• **Assigned task**:
Records follow. Select each line holding "выпуска".

☆ ☆ ☆

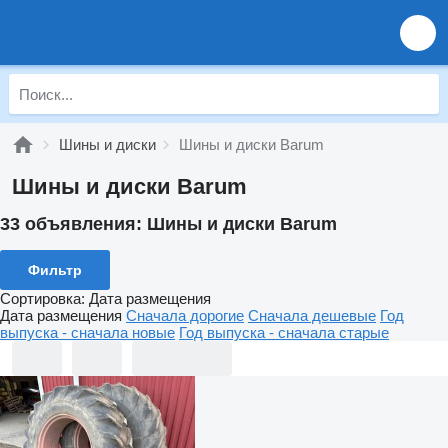
Шины и диски
Шины и диски Barum
Шины и диски Barum
33 объявления:
Шины и диски Barum
Фильтр
Сортировка
:
Дата размещения
Дата размещения
Сначала дорогие
Сначала дешевые
Год
выпуска - сначала новые
Год выпуска - сначала старые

☆ ☆ ☆

• **Response area**:
выпуска - сначала новые
Год выпуска - сначала старые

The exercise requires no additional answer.